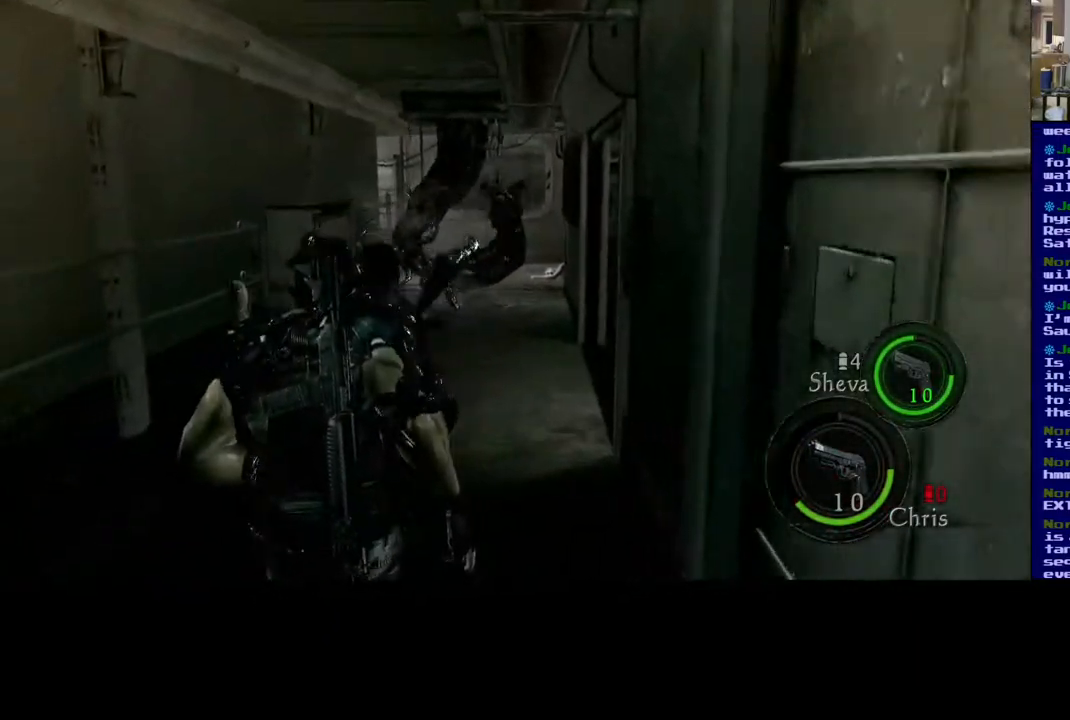
{"buttons": ["L3"], "left_stick": "up", "right_stick": "center", "events": [[50, "right_stick", "center"]]}
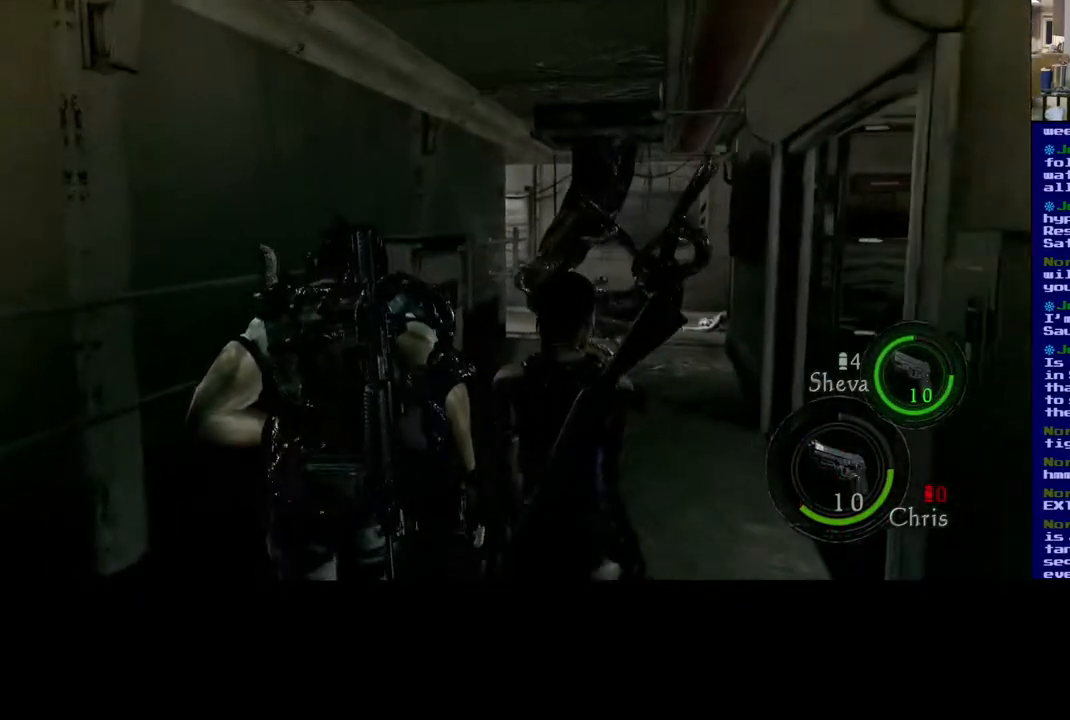
{"buttons": [], "left_stick": "up-left", "right_stick": "right", "events": [[200, "L3", "up"], [217, "left_stick", "up-left"], [267, "right_stick", "down-right"], [483, "right_stick", "right"]]}
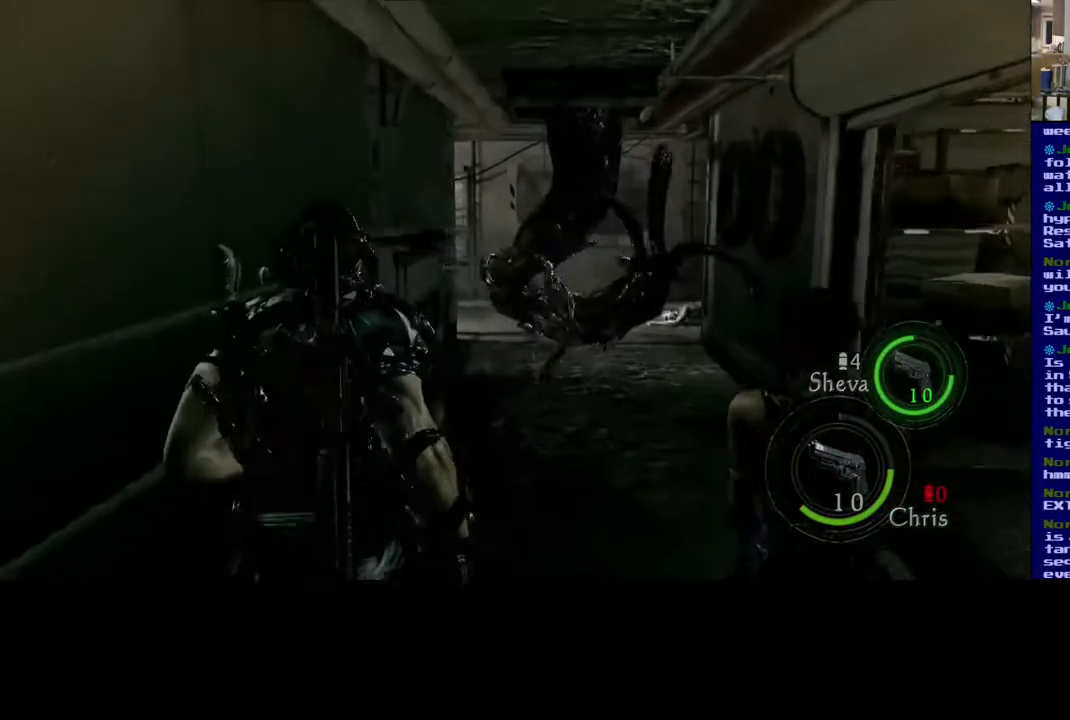
{"buttons": ["L3"], "left_stick": "up", "right_stick": "right", "events": [[67, "left_stick", "up"], [317, "L3", "down"], [317, "right_stick", "up-right"], [450, "right_stick", "right"]]}
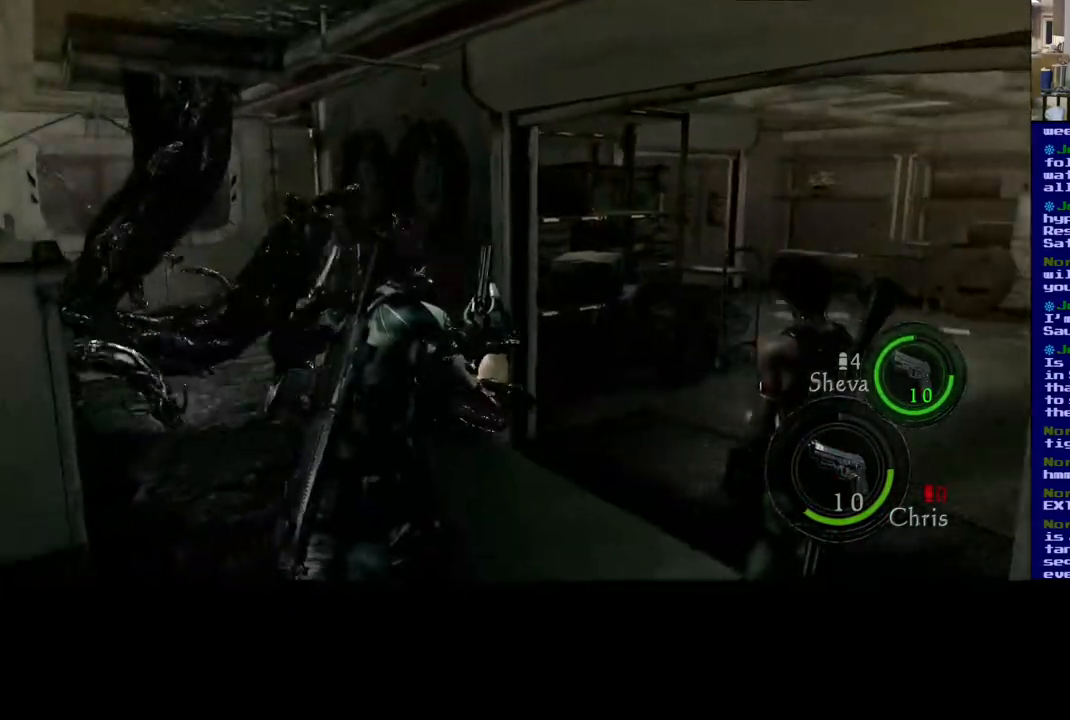
{"buttons": ["L3"], "left_stick": "up", "right_stick": "center", "events": [[467, "right_stick", "center"]]}
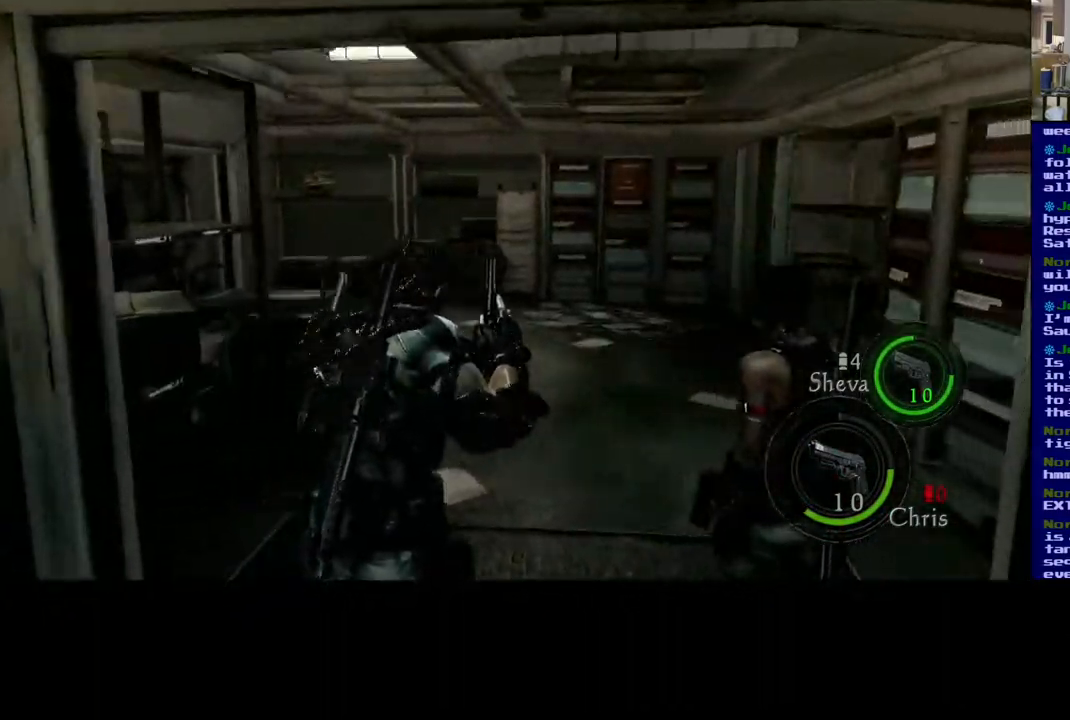
{"buttons": ["L3"], "left_stick": "up", "right_stick": "center", "events": []}
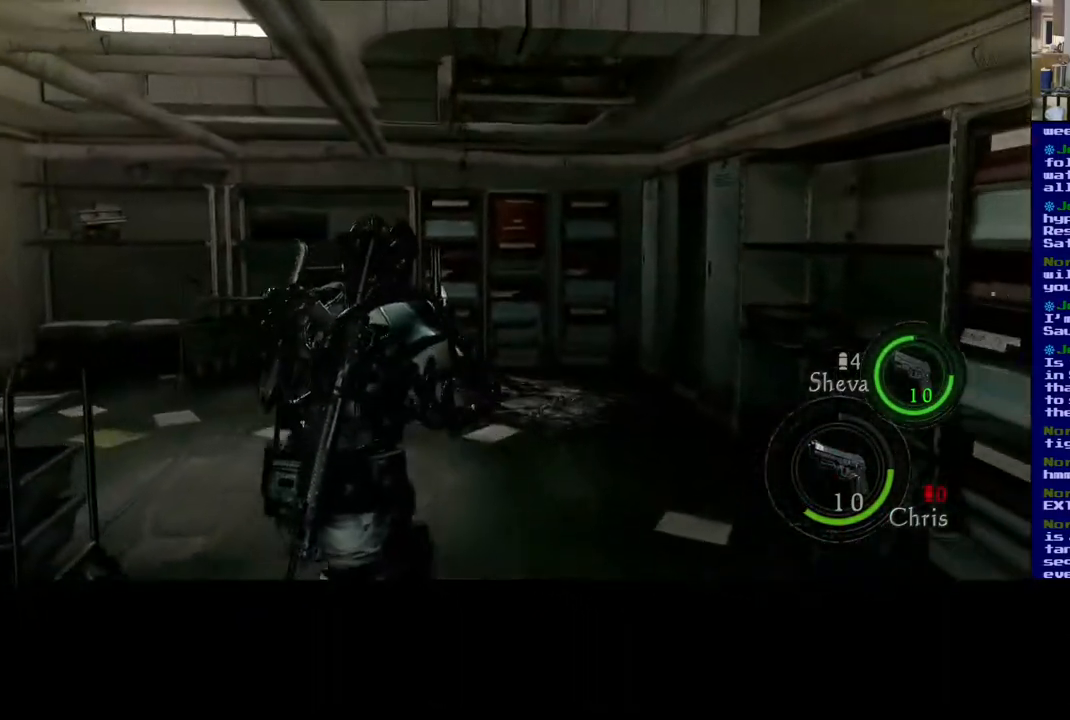
{"buttons": [], "left_stick": "up-right", "right_stick": "right", "events": [[50, "right_stick", "down-right"], [250, "left_stick", "up-right"], [300, "L3", "up"], [400, "right_stick", "right"]]}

*****

§ **Activity**
Please tally the lines of the listing that include the string "down". The number is the whole answer.

§ **Output of the task**
3